#### Text excerpt
######
Space Optimized Version 

The above approach can be optimized. We can limit the number of elements in the auxiliary stack. We can push only when the incoming element of the main stack is smaller than or equal to the top of the auxiliary stack. Similarly during pop, if the pop-off element equal to the top of the auxiliary stack, remove the top element of the auxiliary stack. Following is the modified implementation of push() and pop(). 

C++




/* SpecialStack's member method to 
   insert an element to it. This method
   makes sure that the min stack is 
   also updated with appropriate minimum
   values */
void SpecialStack::push(int x)
{
    if (isEmpty() == true) {
        Stack::push(x);
        min.push(x);
    }
    else {
        Stack::push(x);
        int y = min.pop();
        min.push(y);
  
        /* push only when the incoming element
           of main stack is smaller 
        than or equal to top of auxiliary stack */
        if (x <= y)
            min.push(x);
    }
}
  
/* SpecialStack's member method to 
   remove an element from it. This method
   removes top element from min stack also. */
int SpecialStack::pop()
{
    int x = Stack::pop();
    int y = min.pop();
  
    /* Push the popped element y back 
       only if it is not equal to x */
    if (y != x)
        min.push(y);
  
    return x;
}


Java




/* SpecialStack's member method to 
insert an element to it. This method
makes sure that the min stack is 
also updated with appropriate minimum
values */
  
void push(int x)
######
#### Data shown
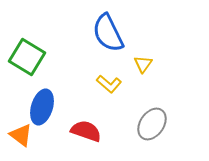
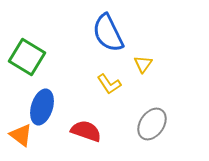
yellow L-shape: rotated 15 degrees clockwise
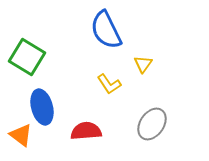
######
#### What to work on
#1 Check each statement below against the space-optimized stack text and say yes or no. Back each answer with the deciding words from that text, quoted exactly.
(a) In the modified push(), an incoming element goes onto the auxiliary stack only when it is smaller than or equal to that stack's top.
(b) The modified pop() always leaves the auxiliary stack one element shorter.
(c) When the special stack is empty, push() places the incoming element on both the main stack and the min stack.
#2 In the C++ push() method of the space-optimized stack text, how does the code get the top value of the min stack before comparing it with x?
#3 Write what comes next in the space-optimized stack text, starting right after its final line.

#### Answers
#1
(a) Yes: "We can push only when the incoming element of the main stack is smaller than or equal to the top of the auxiliary stack."
(b) No: "Push the popped element y back only if it is not equal to x"
(c) Yes: "if (isEmpty() == true) {", followed by "Stack::push(x);" and "min.push(x);"

#2 It pops the top into y with "int y = min.pop();" and then puts it back with "min.push(y);".

#3
{
    if (isEmpty() == true) {
        super.push(x);
        min.push(x);
    }
    else {
        super.push(x);
        int y = min.pop();
        min.push(y);
  
        /* push only when the incoming 
           element of main stack is smaller 
        than or equal to top of auxiliary stack */
        if (x <= y)
            min.push(x);
    }
}
  
/* SpecialStack's member method to 
   remove an element from it. This method
   removes top element from min stack also. */
public Integer pop()
{
    int x = super.pop();
    int y = min.pop();
  
    /* Push the popped element y back 
       only if it is not equal to x */
    if (y != x)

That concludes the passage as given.